# [What you need to do]
The lines from the start of the data through the line with "ceiling fan: present" are to be returned verbatim; all later lines are to be omitted.

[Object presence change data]
====

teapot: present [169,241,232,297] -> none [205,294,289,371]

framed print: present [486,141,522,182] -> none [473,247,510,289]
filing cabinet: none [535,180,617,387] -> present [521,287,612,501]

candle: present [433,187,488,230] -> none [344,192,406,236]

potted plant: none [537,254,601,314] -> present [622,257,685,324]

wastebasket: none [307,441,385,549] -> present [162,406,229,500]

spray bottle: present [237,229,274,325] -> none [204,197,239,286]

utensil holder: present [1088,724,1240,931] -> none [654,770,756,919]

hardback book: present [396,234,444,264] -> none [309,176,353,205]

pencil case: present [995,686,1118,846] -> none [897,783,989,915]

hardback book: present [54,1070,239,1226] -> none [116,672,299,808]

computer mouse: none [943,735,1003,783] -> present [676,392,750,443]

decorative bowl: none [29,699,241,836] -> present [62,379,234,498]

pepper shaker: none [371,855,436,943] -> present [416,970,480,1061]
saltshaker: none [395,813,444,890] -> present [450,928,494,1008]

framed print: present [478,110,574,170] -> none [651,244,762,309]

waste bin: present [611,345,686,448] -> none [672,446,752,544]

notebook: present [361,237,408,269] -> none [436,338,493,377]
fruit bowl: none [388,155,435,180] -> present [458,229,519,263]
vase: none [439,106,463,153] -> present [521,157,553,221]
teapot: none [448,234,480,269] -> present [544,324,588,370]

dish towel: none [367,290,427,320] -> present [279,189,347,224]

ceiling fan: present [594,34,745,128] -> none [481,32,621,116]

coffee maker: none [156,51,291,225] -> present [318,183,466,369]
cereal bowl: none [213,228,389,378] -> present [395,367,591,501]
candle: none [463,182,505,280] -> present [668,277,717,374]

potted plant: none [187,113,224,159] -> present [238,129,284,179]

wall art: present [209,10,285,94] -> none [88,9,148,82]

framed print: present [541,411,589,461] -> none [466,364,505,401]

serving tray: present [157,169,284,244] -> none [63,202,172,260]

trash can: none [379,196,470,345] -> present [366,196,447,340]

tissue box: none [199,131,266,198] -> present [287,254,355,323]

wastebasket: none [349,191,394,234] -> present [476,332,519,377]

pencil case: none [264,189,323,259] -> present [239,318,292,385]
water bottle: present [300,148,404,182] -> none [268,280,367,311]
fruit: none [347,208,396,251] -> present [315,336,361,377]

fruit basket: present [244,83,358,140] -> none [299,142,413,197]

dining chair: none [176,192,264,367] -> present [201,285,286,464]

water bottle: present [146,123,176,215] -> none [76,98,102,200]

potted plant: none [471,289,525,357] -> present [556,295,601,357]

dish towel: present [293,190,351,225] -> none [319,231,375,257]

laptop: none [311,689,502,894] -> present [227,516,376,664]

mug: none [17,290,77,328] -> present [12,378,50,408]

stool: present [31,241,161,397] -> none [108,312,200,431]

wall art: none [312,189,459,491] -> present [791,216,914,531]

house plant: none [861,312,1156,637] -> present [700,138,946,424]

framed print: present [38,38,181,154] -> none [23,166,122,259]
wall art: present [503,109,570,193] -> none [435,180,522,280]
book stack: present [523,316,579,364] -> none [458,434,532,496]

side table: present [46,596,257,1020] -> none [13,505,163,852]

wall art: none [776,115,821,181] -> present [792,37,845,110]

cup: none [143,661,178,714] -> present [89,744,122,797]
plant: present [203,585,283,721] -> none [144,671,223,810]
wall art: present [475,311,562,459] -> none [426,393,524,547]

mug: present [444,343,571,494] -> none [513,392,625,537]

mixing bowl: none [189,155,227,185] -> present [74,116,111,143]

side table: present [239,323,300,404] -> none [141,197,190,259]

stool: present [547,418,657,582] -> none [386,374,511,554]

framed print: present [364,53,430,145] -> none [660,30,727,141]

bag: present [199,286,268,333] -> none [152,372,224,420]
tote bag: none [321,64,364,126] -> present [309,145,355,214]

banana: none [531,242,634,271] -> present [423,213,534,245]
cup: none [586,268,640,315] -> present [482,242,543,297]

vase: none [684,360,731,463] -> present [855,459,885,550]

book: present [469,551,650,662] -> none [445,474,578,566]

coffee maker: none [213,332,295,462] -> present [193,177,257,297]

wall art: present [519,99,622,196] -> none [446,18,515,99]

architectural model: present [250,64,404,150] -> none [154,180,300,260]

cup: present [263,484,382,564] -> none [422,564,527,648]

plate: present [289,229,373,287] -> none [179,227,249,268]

====

# [Output]
teapot: present [169,241,232,297] -> none [205,294,289,371]

framed print: present [486,141,522,182] -> none [473,247,510,289]
filing cabinet: none [535,180,617,387] -> present [521,287,612,501]

candle: present [433,187,488,230] -> none [344,192,406,236]

potted plant: none [537,254,601,314] -> present [622,257,685,324]

wastebasket: none [307,441,385,549] -> present [162,406,229,500]

spray bottle: present [237,229,274,325] -> none [204,197,239,286]

utensil holder: present [1088,724,1240,931] -> none [654,770,756,919]

hardback book: present [396,234,444,264] -> none [309,176,353,205]

pencil case: present [995,686,1118,846] -> none [897,783,989,915]

hardback book: present [54,1070,239,1226] -> none [116,672,299,808]

computer mouse: none [943,735,1003,783] -> present [676,392,750,443]

decorative bowl: none [29,699,241,836] -> present [62,379,234,498]

pepper shaker: none [371,855,436,943] -> present [416,970,480,1061]
saltshaker: none [395,813,444,890] -> present [450,928,494,1008]

framed print: present [478,110,574,170] -> none [651,244,762,309]

waste bin: present [611,345,686,448] -> none [672,446,752,544]

notebook: present [361,237,408,269] -> none [436,338,493,377]
fruit bowl: none [388,155,435,180] -> present [458,229,519,263]
vase: none [439,106,463,153] -> present [521,157,553,221]
teapot: none [448,234,480,269] -> present [544,324,588,370]

dish towel: none [367,290,427,320] -> present [279,189,347,224]

ceiling fan: present [594,34,745,128] -> none [481,32,621,116]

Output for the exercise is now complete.